Brutal eruptions of lust, murder, torture and pillage were breaking out spasmodically about the white marble courtyard. The raiders were taking the payments due victors, rewards best collected when the blood was still hot with the kill and the mad terror of death was still fresh on the flesh.

Upended, spread-eagled Cytherian women were being raped both in the shadows and in the sunshine. Nails raked naked backs. Hands groped. Spines were bent over stairs and barrels. Mouths were gorging themselves on wine, cheese, fresh fruit and raw meat. Intransigent prisoners were being kicked to death slowly, while the reasonable were being drowned just as slowly in the well. The dead and dying, sprawled among the living, added to the hellish celebration by spewing fountains of blood and emptying their bowels into the slippery, stumbling chaos. The stench perfumed the rioting passions, and the large wooden temple provided appropriate music. There the screaming was a chorus.

Gath’s stomach bubbled and churned. His muscles throbbed, eager to throw his body into the Kitzakk hell. But he remained motionless.

A group of Skull soldiers burst out of the broken doors of the temple herding bruised and bloody young girls, many with their tunics torn away, clutching the shreds to their naked bodies.

Gath leaned forward, eyes steady and patient.
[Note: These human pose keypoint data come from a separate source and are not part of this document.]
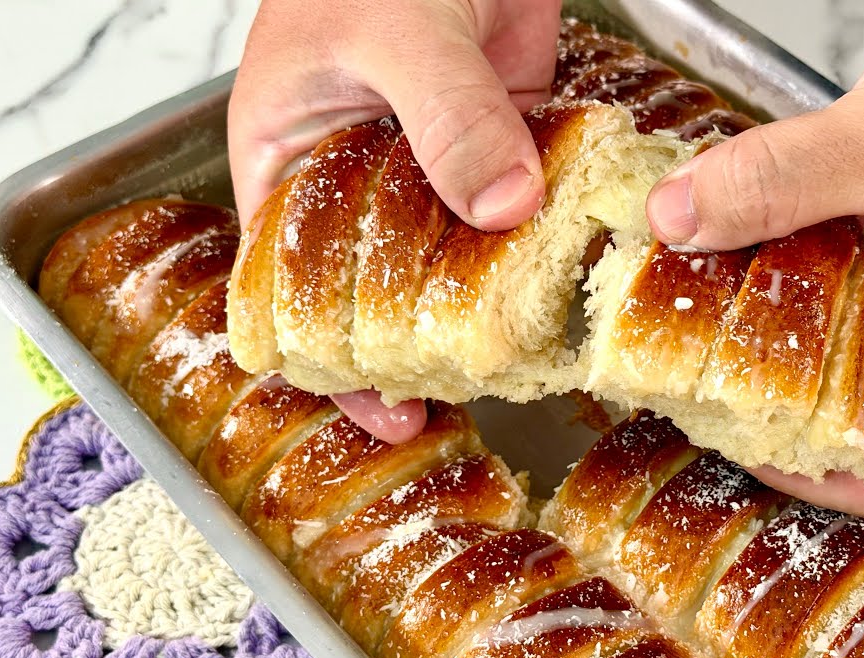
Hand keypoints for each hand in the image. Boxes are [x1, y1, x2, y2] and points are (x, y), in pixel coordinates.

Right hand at [228, 0, 561, 441]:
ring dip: (493, 303)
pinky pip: (518, 204)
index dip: (331, 365)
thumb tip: (502, 206)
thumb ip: (446, 116)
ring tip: (532, 361)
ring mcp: (434, 159)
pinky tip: (573, 281)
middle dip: (422, 350)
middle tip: (476, 400)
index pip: (289, 292)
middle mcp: (358, 174)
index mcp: (290, 158)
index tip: (388, 412)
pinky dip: (543, 240)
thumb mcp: (395, 28)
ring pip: (458, 256)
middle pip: (380, 291)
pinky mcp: (499, 136)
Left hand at [645, 0, 863, 517]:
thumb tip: (678, 219)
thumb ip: (784, 181)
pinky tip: (740, 238)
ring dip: (774, 321)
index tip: (734, 438)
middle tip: (695, 370)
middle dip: (773, 394)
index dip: (810, 476)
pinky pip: (843, 272)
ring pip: (843, 336)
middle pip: (856, 410)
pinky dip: (792, 260)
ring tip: (700, 307)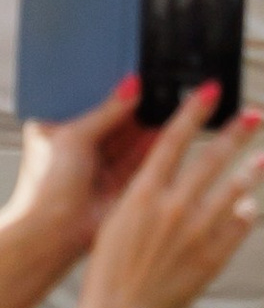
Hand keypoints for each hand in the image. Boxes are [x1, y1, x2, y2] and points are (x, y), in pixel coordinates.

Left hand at [2, 78, 156, 268]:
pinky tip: (173, 128)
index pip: (91, 102)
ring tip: (173, 102)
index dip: (113, 90)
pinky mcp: (120, 184)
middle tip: (162, 85)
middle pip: (116, 120)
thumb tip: (130, 85)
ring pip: (132, 139)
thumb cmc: (46, 187)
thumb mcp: (74, 137)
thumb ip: (106, 111)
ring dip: (150, 124)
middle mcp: (81, 149)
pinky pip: (143, 160)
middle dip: (137, 106)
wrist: (52, 233)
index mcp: (59, 131)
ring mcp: (101, 167)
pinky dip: (158, 146)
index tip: (137, 74)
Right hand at [79, 87, 263, 307]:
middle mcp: (173, 206)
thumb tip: (168, 173)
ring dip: (252, 172)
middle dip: (236, 133)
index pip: (173, 140)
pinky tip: (249, 207)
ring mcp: (197, 230)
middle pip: (212, 158)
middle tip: (254, 115)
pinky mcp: (213, 255)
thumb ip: (143, 195)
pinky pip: (240, 225)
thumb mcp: (116, 220)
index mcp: (143, 194)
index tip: (211, 91)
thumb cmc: (109, 271)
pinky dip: (246, 214)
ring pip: (235, 190)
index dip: (194, 111)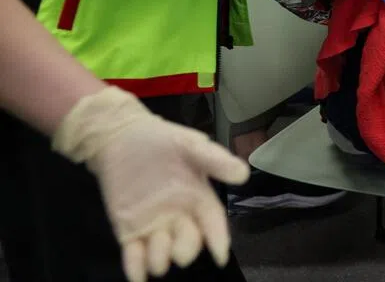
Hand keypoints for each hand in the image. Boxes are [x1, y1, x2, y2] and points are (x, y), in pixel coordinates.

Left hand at [51, 87, 249, 281]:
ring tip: (154, 249)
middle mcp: (179, 216)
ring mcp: (153, 226)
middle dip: (186, 251)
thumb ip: (215, 160)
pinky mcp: (128, 231)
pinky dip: (136, 268)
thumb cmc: (160, 139)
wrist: (119, 137)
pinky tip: (137, 275)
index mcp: (198, 197)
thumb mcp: (190, 144)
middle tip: (179, 253)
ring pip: (161, 253)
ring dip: (160, 259)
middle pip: (189, 242)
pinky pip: (133, 256)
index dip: (218, 239)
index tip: (219, 256)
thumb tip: (244, 175)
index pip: (213, 223)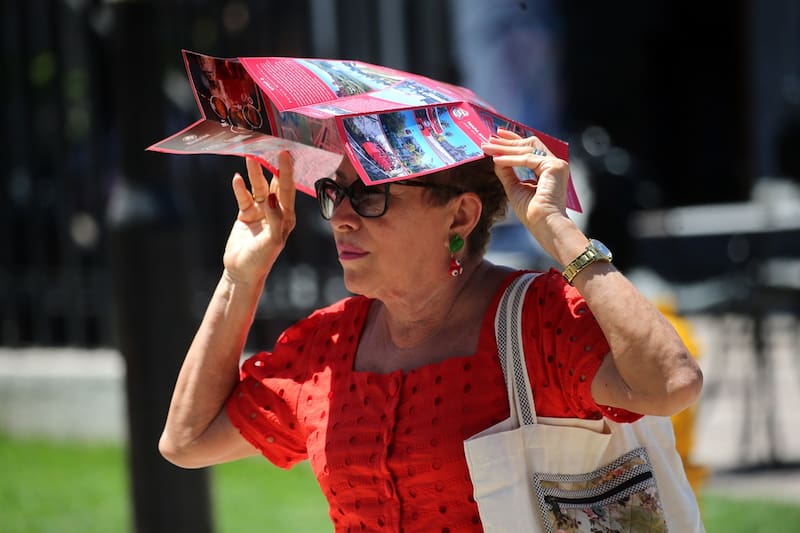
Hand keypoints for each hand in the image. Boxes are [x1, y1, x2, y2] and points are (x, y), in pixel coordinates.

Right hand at [223, 151, 295, 283]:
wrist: (242, 272)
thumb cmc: (261, 259)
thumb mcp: (271, 240)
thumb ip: (274, 218)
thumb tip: (271, 196)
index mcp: (287, 217)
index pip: (287, 189)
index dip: (286, 171)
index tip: (286, 154)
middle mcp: (275, 211)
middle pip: (274, 184)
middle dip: (272, 166)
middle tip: (269, 147)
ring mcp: (260, 212)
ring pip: (258, 187)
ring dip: (254, 173)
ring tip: (250, 156)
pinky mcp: (246, 215)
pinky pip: (243, 197)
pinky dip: (240, 187)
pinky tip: (236, 177)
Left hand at [481, 129, 575, 252]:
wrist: (543, 224)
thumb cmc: (532, 213)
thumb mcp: (515, 188)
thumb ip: (507, 172)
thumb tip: (496, 158)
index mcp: (548, 169)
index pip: (531, 148)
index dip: (514, 140)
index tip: (498, 136)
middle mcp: (554, 164)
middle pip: (529, 144)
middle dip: (508, 141)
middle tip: (489, 138)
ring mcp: (556, 164)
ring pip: (527, 149)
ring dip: (506, 148)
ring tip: (488, 147)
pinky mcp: (554, 166)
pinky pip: (527, 159)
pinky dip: (510, 159)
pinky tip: (497, 159)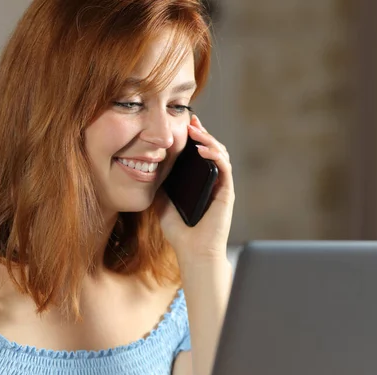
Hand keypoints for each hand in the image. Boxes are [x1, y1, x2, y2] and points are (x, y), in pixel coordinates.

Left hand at [154, 115, 234, 265]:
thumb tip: (149, 167)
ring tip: (195, 130)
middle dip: (202, 132)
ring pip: (220, 154)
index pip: (200, 154)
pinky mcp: (227, 192)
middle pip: (212, 149)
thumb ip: (160, 186)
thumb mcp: (162, 203)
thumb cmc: (179, 233)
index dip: (194, 137)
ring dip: (208, 139)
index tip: (184, 124)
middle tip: (190, 120)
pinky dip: (215, 154)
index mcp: (200, 183)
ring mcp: (221, 186)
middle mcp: (213, 182)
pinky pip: (224, 167)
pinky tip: (202, 149)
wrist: (192, 252)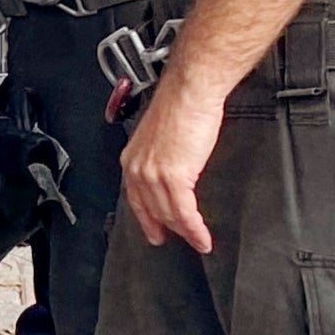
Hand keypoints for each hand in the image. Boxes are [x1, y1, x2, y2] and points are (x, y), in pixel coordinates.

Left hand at [119, 66, 223, 253]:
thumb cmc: (181, 104)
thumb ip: (162, 157)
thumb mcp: (162, 137)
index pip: (136, 198)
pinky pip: (185, 213)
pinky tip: (202, 238)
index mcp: (132, 158)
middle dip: (169, 228)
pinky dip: (195, 229)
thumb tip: (173, 170)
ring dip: (186, 233)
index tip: (153, 231)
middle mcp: (137, 169)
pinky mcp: (174, 178)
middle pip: (153, 210)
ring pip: (169, 214)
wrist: (190, 91)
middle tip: (181, 239)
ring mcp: (154, 175)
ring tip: (198, 242)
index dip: (146, 219)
Robin was at the center of the group, framed by five of the smallest girls, young things from nine to thirteen. They clung to her tunic and arms, sobbing and hiding their faces against her. Robin held them close covering their eyes. Her legs wobbled, but the pressing weight of the girls kept her upright.

The soldiers prodded the girls across the yard toward a lacquered black wagon parked facing the main access street. When the girls reached the wagon, a small, fat priest emerged and greeted them with an unctuous, openmouthed smile. He probed their breasts, teeth, buttocks and flat stomachs with shameless fingers, mindless of their cringing and sobbing. Reaching Robin, he had the young girls driven away from her, and clapped his fat hands in relish.